Date of Award
Doctor of Nursing Practice (DNP)
Background: Chronic obstructive pulmonary disease (COPD) exacerbations cause a significant economic and social burden by increasing hospital readmissions and contributing to untimely death.
Problem: COPD “care bundles” consist of hospital-specific education and interventions aimed at decreasing the incidence of COPD exacerbation and subsequent readmission. The effective use of care bundles empowers patients to take ownership of their disease and seek early intervention with signs of worsening symptoms. Unfortunately, implementation of COPD care bundles is inconsistent and contributes to preventable, costly sequela.
Methods: A thorough literature review found evidence supporting the use of a COPD care bundle to decrease 30-day readmission rates. This quality improvement project provided education and support for the standardized implementation of a preexisting COPD care bundle to COPD patients on three medical surgical units at St. Luke’s Hospital in Monroe, PA.

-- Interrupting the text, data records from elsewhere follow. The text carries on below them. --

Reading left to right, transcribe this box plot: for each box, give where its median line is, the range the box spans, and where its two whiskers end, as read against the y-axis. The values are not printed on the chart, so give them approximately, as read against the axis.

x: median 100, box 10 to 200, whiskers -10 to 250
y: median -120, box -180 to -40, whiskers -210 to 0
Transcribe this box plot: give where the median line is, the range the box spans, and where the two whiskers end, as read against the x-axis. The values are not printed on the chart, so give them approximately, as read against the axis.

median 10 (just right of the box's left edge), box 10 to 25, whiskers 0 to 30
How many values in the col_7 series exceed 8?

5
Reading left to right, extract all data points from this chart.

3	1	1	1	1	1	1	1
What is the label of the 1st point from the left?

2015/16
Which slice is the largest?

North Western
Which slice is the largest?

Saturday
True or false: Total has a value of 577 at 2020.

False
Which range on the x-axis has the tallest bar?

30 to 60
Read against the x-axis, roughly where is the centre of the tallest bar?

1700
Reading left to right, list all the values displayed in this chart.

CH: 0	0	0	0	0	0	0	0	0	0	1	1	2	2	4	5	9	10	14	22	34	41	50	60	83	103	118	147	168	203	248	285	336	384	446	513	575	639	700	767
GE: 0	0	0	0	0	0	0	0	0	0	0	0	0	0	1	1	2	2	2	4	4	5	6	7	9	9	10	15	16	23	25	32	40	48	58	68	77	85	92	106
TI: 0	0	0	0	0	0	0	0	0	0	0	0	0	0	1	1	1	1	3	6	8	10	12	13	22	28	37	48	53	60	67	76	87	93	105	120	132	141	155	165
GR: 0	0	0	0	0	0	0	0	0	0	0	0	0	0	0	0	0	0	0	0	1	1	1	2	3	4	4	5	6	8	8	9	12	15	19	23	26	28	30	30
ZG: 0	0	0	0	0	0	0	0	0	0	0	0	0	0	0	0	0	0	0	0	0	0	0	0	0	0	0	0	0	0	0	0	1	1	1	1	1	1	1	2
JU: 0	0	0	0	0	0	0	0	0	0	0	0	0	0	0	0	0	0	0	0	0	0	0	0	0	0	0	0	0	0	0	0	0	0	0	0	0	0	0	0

Intervention: The aim of this project was to standardize the implementation of a preexisting, evidence-based COPD care bundle with the goal of decreasing 30-day readmission rates and improving health outcomes. Registered nurses (RNs) were educated on the importance of consistent care bundle implementation. Standardized in-patient COPD education were initiated and documented prior to patient discharge. Post-discharge follow-up phone calls were completed within 72 hours of each patient's discharge.
Results: More than half of the patients (n = 24) received at least one or more components of the COPD care bundle, resulting in a 3.2% readmission rate compared to 23.8% in the comparison group.
Conclusion: Providing consistent COPD care bundle education and follow-up is an effective way to promote wellness and decrease exacerbations leading to reduction in 30-day readmission rates.
Mupereri, Petronellah, "COPD Care Bundle Implementation and Readmission Rates" (2022). Nursing (graduate) Student Scholarship. 38.